Unlike supposed, my oral presentation was not performed regularly because of the irregularly worked projector from my EEEPC901 net-book with Fedora 17, which I used for several times and demonstrated twice within the conference dates. The Algebra Session was tight in schedule, so that I used my OHP backup for the optical camera with the use of my green laser pointer. I hope my above-mentioned slide file will be useful for someone who is interested in the relation between the Higgs mechanism (of physicist's sense) and the chiral algebra (Hamiltonian method on the worldsheet Riemann surface) theory with the base change of target space Kaehler manifolds (Lagrangian method of factorization algebra).

The chairperson's question was about my next research plan and I said "I have worked more than 5 years on this topic. From the beginning around the AMS talk of Okounkov, an extension to non-toric cases is a long-standing problem.

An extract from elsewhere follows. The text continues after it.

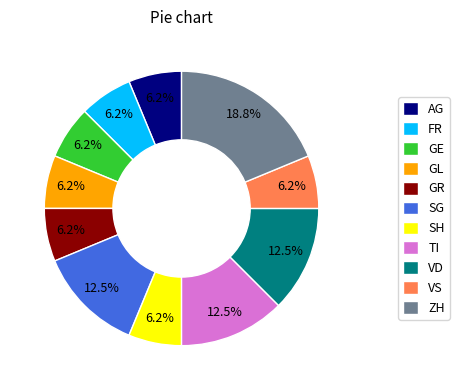

Which has a higher value, ZH or VS?

ZH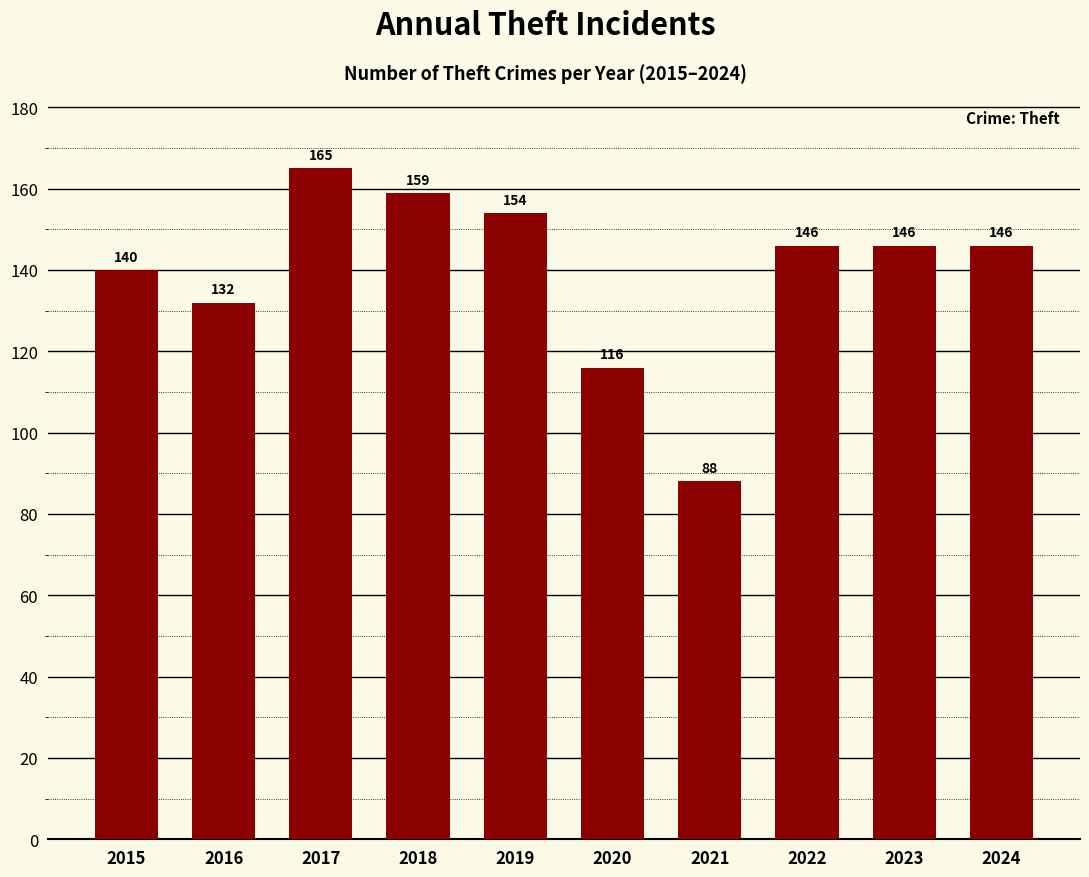

Does the chart contain any negative values?

No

I also would like to apply the DGA method to quantum invariants." It was because Japanese mathematics is under a serious view from the outside society and Japanese mathematicians have to explain the value to the general public; since Japanese economy faces 20 years of serious decline and the universities are under severe budget cuts.

In the good-old-days of Greek geometry, mathematicians can naively and Platonically quote "Evidently Euclid did not stress the practical aspects of his subject, for there is a tale told of him that when one of his students asked of what use was the study of geometry, Euclid asked his slave to give the student threepence, "since he must make gain of what he learns.""

Nevertheless, nowadays world economics suggests a serious reconsideration of our position of academics in the real-world of general public. So I just started my oral explanation of presentation by saying "If you have to talk to a person in an area other than mathematics, you can appeal algebraic geometry has useful applications (such as blow-ups) to natural science, and not just calculus alone".

I hope I can keep my trial on the recovery of academic value in the calculation-based financial society.